If you’re employed, it’s worth getting what you can out of your employer
If you have access to a workplace pension, I’d strongly recommend contributing whatever you have to contribute in order to make the most of your employer’s contributions.
I say this because opting out of the auto-enrolment scheme will see you missing out on what is essentially free money from your employer.
If your employer will only put in the bare minimum required by law, you can do the same. By all means, ideally you wanna pay more, but at the least, MILK YOUR BOSS DRY, HUNNIES.
If your employer will match your contributions up to a certain figure, I’d advise making the most of such a generous scheme by putting in as much as you possibly can. Again, to make the most of free money.
Find out how your workplace pension works and act on this accordingly.
You will probably never feel well-off enough to save for retirement
If you’re an ambitious sod like me, you’ve probably spent most of your years on this earth assuming that one day you’ll be rich. It’s a sad fact though that for most of us, these dreams will never materialise. In reality, unexpected expenses will always crop up and life will probably continue to find various ways to fuck with your finances when you least expect it.
When I was saving for a deposit, I didn’t have access to a workplace pension because the auto-enrolment scheme didn’t kick in at my workplace until late 2017. I didn’t bother setting up a private pension because I figured my finances would be much better once I’d moved into my own place. But, dear reader, that’s not been the case. Not only did I have to buy furniture when I moved into my apartment, I also had to regrow my emergency fund from the ground up, meaning I still wasn’t in a position to pour mega bucks into my pension.

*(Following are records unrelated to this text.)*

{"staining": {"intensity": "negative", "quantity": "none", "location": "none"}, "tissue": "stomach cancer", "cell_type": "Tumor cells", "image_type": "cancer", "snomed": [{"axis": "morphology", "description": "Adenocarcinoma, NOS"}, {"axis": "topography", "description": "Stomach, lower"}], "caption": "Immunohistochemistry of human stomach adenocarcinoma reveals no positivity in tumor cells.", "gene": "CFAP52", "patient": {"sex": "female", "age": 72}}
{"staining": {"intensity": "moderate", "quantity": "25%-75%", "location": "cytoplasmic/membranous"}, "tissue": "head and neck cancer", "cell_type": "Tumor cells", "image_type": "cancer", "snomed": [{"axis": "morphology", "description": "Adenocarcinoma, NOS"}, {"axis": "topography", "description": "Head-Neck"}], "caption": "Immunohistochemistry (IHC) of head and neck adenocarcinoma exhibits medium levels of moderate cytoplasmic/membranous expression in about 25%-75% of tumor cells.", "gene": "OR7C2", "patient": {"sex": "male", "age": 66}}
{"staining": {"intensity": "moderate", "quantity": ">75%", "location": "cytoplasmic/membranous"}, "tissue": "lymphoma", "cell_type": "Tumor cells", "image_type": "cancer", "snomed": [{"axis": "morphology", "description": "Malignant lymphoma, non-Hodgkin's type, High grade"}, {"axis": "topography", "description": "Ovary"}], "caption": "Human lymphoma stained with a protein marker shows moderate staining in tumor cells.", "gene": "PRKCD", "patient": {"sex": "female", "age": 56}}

When the auto-enrolment scheme did force my boss at the time to start contributing to our pensions, I didn’t opt out but I also didn’t save as much as I probably should have done.
In August 2019, I lost my job and became self-employed. Now not only do I not have access to a workplace pension, I also have so little money coming in that it’s even harder than before to prioritise retirement.
Of course, not everyone will find themselves in this situation, but you can guarantee that life will find some way to surprise you. Maybe you’ll have an unplanned pregnancy and decide to become a parent. Maybe you’ll want to get married. Maybe you’ll move into your own home and the roof will collapse and your insurance company will refuse to cover it – I don’t know if this is a thing that genuinely happens but it’s the most dramatic scenario that came to mind.
I appreciate this post is very one-sided and I do understand why people delay pension savings until they’ve bought a home – especially if finances are so tight that it’s difficult to achieve both goals at once.
At the end of the day, you’ll decide what’s best for you and I won’t judge anyone who procrastinates on their pension pot. Hey! I did the same. Nevertheless, I hope this post has given you a few things to think about and perhaps you learn from my mistakes.